Some architectures have a limited number of bits available in an instruction to encode an offset to a pointer access, so if you access a field whose offset exceeds that number of bits the compiler will have to use multiple instructions to form a pointer to the field. For example, the ARM's Thumb architecture has 5 bits to encode an offset, so it can access a word-sized field in a single instruction only if the field is within 124 bytes from the start. So if you have a large structure an optimization that an embedded engineer might want to keep in mind is to place frequently used fields at the beginning of a structure's layout.
Well the first member doesn't need an offset added to the pointer to access it.
In C#, the order of the member is determined by the compiler unless you put the attribute [LayoutKind.Sequential/Explicit] which forces the compiler to lay out the structure/class the way you tell it to.
As far as I can tell, the compiler seems to minimize packing while aligning the data types on their natural order (i.e. 4 bytes int start on 4 byte addresses).
I'm focusing on performance, execution speed, not memory usage.
The compiler, without any optimizing switch, will map the variable storage area using the same order of declarations in code.
Imagine
unsigned char a;
unsigned char b;
long c;
Big mess-up? without align switches, low-memory ops. et al, we're going to have an unsigned char using a 64bits word on your DDR3 dimm, and another 64bits word for the other, and yet the unavoidable one for the long.
So, that's a fetch per each variable.
However, packing it, or re-ordering it, will cause one fetch and one AND masking to be able to use the unsigned chars.
So speed-wise, on a current 64bits word-memory machine, aligns, reorderings, etc, are no-nos.
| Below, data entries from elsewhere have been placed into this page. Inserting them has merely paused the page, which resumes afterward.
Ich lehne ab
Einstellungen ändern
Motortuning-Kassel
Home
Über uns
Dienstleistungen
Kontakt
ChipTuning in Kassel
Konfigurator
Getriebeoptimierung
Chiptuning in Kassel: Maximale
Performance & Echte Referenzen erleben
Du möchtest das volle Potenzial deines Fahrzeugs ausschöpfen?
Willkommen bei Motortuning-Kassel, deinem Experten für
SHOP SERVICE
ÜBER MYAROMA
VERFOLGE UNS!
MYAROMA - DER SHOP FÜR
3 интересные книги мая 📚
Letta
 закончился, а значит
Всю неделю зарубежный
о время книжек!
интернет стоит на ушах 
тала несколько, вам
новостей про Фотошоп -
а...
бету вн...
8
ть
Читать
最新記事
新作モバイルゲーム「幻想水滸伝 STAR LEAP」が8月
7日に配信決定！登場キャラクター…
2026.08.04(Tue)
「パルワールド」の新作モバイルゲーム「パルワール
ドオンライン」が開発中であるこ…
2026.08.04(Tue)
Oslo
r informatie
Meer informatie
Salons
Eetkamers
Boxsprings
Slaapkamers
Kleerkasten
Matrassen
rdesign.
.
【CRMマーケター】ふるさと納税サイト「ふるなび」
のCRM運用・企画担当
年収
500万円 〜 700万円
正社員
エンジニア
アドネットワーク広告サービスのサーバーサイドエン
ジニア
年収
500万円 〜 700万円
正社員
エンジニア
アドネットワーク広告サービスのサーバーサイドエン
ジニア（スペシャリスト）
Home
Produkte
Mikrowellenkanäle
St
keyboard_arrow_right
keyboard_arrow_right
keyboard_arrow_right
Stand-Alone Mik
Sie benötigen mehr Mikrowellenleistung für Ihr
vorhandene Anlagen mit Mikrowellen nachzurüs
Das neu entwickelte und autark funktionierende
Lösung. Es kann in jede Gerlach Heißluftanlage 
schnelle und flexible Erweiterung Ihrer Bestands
I do microcontroller stuff, and there the differences in packed/non-packed are reallllly noticeable (talking about <10MIPS processors, 8bit word-memories)
On the side, it's long known that the engineering effort required to tweak code for performance other than what a good algorithm instructs you to do, and what the compiler is able to optimize, often results in burning rubber with no real effects. That and a write-only piece of syntaxically dubius code.
The last step-forward in optimization I saw (in uPs, don't think it's doable for PC apps) is to compile your program as a single module, have the compiler optimize it (much more general view of speed/pointer resolution/memory packing, etc), and have the linker trash non-called library functions, methods, etc.
In theory, it could reduce cache misses if you have big objects. But it's usually better to group members of the same size together so you have tighter memory packing.
I highly doubt that would have any bearing in CPU improvements - maybe readability. You can optimize the executable code if the commonly executed basic blocks that are executed within a given frame are in the same set of pages. This is the same idea but would not know how create basic blocks within the code. My guess is the compiler puts the functions in the order it sees them with no optimization here so you could try and place common functionality together.
Try and run a profiler/optimizer. First you compile with some profiling option then run your program. Once the profiled exe is complete it will dump some profiled information. Take this dump and run it through the optimizer as input.
I have been away from this line of work for years but not much has changed how they work.